In January of this year, “The Legend of Ochi” received its world premiere at the Sundance Film Festival. (When Saxon was in his early 20s, he submitted his senior-thesis film, a mid-length narrative, to the iconic fest, but it didn’t make the cut.)
His Sundance debut turned into one surreal experience, a time of exhilaration, anxiety and grief.
Just weeks before the film debuted, on Jan 8 he and wife Meara O’Reilly’s home in Altadena burnt down, one of the many casualties of the Eaton Fire in Los Angeles, which killed at least 18 people and destroyed more than 9,000 structures. The same fate befell “Ochi’s” Oscar-winning editor Paul Rogers’ residence, he said. Director of photography Evan Prosofsky’s home nearby remains standing but is uninhabitable, he said.
The night of the fire, the couple packed up and fled to Sebastopol where O’Reilly’s mom lives.
“The flames were right outside the window,” he recalled about that night. “We knew we were going to lose our home.”
The tragedy made his Sundance experience both “wild” and “overwhelming.”
“I was kind of blacked out with anxiety, partly because of (the fire), but also just I’ve been working my whole life to make a movie and the verdict was about to drop on whether people respond to it or not.”
The only silver lining out of what happened, he said, was that A24 moved the release date from one in February to spring.
Saxon’s next screenplay takes a hard left-hand turn from the magical realm of Carpathian Island.
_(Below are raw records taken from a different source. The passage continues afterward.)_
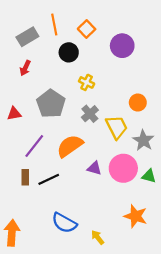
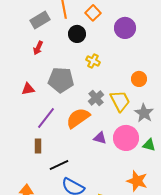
gray pentagon: (51, 104) -> (61, 80), turned -30
gray cross: (90, 114) -> (96, 98), moved
black line: (49, 179) -> (59, 165), moved

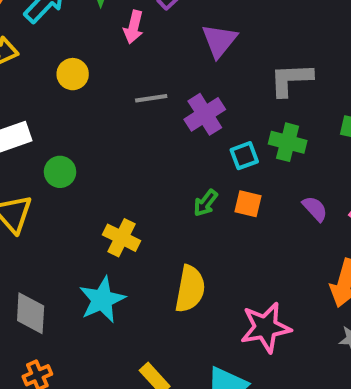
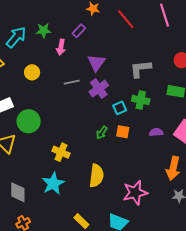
purple triangle: (219, 41) -> (96, 63), moved
green circle: (60, 172) -> (29, 121), size x1.5
purple semicircle: (315, 209) -> (156, 132), turned -48

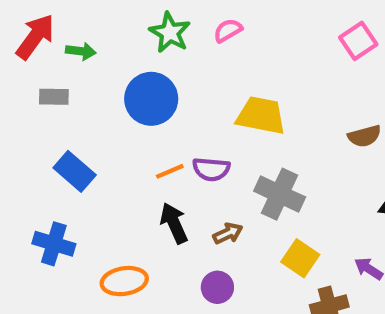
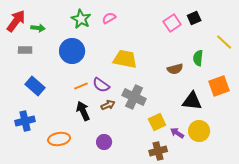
purple semicircle: (211, 169) -> (101, 85), turned 30
brown arrow: (228, 233) -> (108, 105), moved
blue cross: (54, 244) -> (25, 121), turned -30
yellow square: (300, 258) -> (157, 122), moved, turned 30

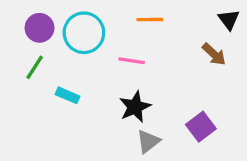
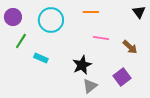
purple circle: (39, 28) -> (13, 17), moved
brown arrow: (214, 54) -> (130, 47), moved
pink line: (132, 61) -> (101, 38), moved

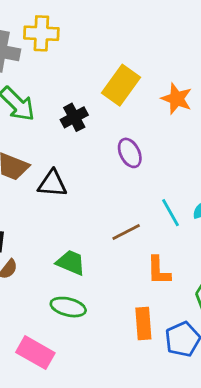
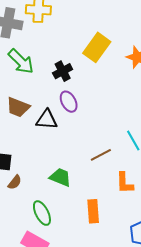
purple ellipse: (130, 153) -> (69, 102), moved
green ellipse: (68, 307) -> (42, 213), moved, turned 50
orange rectangle: (143, 324) -> (93, 211), moved

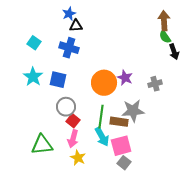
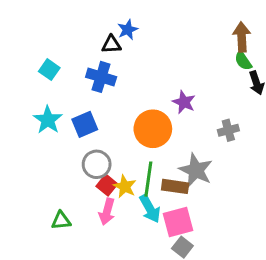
blue star: (69, 14) -> (128, 30), moved
purple star: (125, 78) -> (184, 102), moved
blue square: (58, 80) -> (85, 124), turned -36
gray star: (133, 111) -> (196, 170), turned 30
green triangle: (42, 145) -> (61, 221), size x0.6
yellow star: (78, 158) -> (125, 186), moved

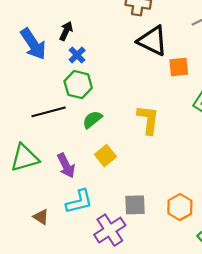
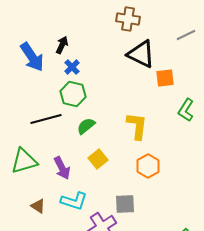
cyan L-shape: (79, 202) -> (74, 201), turned 32
orange hexagon: (180, 207) -> (148, 166), moved
brown triangle: (41, 217) -> (38, 206), moved

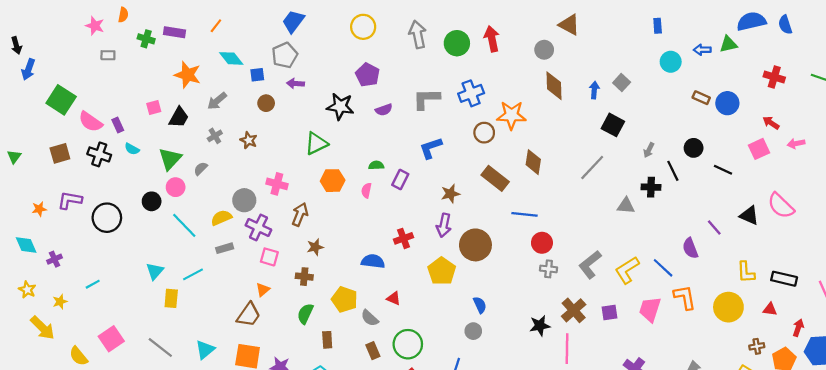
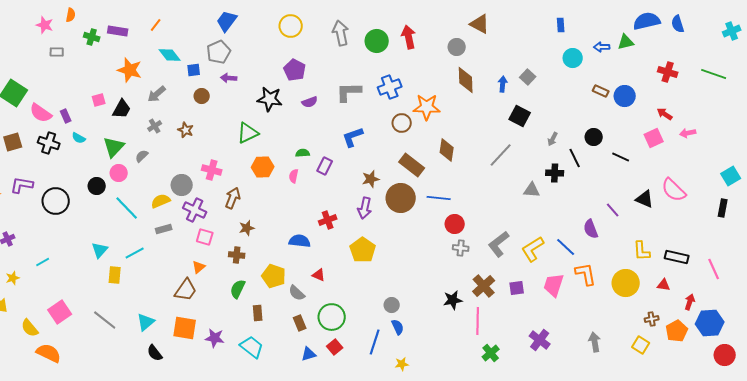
brown circle: (475, 245) -> (401, 198), moved
blue semicircle: (480, 305) -> (398, 327), moved

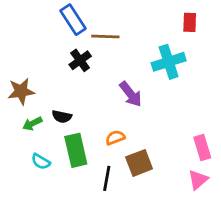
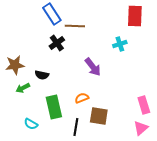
red rectangle: (190, 22) -> (135, 16), size x1.5
cyan cross: (169, 62) -> (120, 44), size x0.6
black semicircle: (62, 117) -> (42, 75), moved
cyan semicircle: (41, 162) -> (31, 124), moved
brown square: (139, 163) -> (99, 116), turned 30

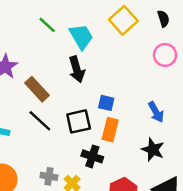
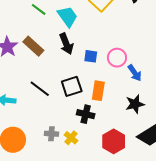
pink circle: (165, 55) -> (117, 58), moved
brown rectangle: (37, 89) -> (33, 46), moved
blue square: (106, 103) -> (91, 56), moved
black star: (153, 150) -> (135, 104), turned -30

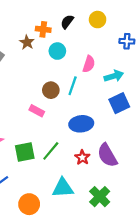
It’s set in Las Vegas and plays around with genres, being a crime, romance and dance movie. It’ll also be more dialogue intensive.
“I think I’ve explored nonverbal filmmaking enough for now, and now I really want to explore verbal filmmaking, which is funny because that’s just what people take for granted normally is movies are kind of a stepchild of theater. It’s just a bunch of words, and you do the table read with all your actors and that’s really what the thing is — the words…There’s this word-first culture that I’ve always had a manifesto against.
“And now I’m, you know, dipping into that.”